While working in research at a VA Pain Clinic, NeuraLace Medical CEO Shiv Shukla and his team discovered a new approach to treating chronic pain using magnetic pulses to activate damaged nerves. After nearly a decade of work, the company’s device received 510(k) clearance from the Food and Drug Administration.
Most of the patients NeuraLace treats have chronic pain as the result of a physical injury, such as a car crash. The technology works by stimulating A-beta nerve fibers by emitting magnetic pulses to the area.
In an injury, the signal to these nerve fibers stops, resulting in pain.
“For whatever reason, either the tissue’s not there anymore and the nerve couldn’t reconnect, or there’s scar tissue in the way, or it’s too jumbled, it wasn’t able to recover,” Shukla said. “Even though the tissue heals and it might be healthy, just because the signal is not present, the body can’t tell the difference.”
Each treatment takes about 15 minutes. Initially, patients come in more frequently, but over time, it tapers down to once per week, and then once per month. Shukla plans to charge roughly $275 per treatment, for a total annual cost of $4,400.
As part of its FDA clearance, the San Diego-based company submitted data from several smaller clinical trials. Now, NeuraLace is planning a larger trial of a little more than 120 patients in Winston-Salem, North Carolina and Kansas City. The goal is to prove that its device is more effective at treating pain than conventional medication management, and more economical.

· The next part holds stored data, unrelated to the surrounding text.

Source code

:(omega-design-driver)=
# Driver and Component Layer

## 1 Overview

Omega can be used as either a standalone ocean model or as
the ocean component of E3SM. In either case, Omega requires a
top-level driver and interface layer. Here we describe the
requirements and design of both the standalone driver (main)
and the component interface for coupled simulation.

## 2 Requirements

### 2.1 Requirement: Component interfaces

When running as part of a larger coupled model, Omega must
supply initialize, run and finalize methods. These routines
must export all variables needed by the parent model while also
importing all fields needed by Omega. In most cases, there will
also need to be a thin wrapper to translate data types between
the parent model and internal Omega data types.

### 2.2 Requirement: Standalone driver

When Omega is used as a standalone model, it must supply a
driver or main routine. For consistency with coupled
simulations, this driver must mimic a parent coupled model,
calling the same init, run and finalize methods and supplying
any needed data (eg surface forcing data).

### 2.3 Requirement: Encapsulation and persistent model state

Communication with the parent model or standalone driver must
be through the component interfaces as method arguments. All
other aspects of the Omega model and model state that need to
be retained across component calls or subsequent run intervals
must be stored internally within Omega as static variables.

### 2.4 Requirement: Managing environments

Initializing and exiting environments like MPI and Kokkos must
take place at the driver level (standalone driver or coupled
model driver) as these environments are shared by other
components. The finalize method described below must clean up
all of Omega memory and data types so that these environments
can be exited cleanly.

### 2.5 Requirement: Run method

Shukla also has other big plans, including bringing NeuraLace’s technology to 22 clinics in the next year. The company also is building a robotic arm to hold the device in the precise location for treatment and plans to raise funding.
“It gets them to a place where they have hope. (Chronic pain) is so taxing on the brain, it’s hard to function,” Shukla said. “I think we’re able to give them almost space to have a break from their chronic pain and they can think about their options.”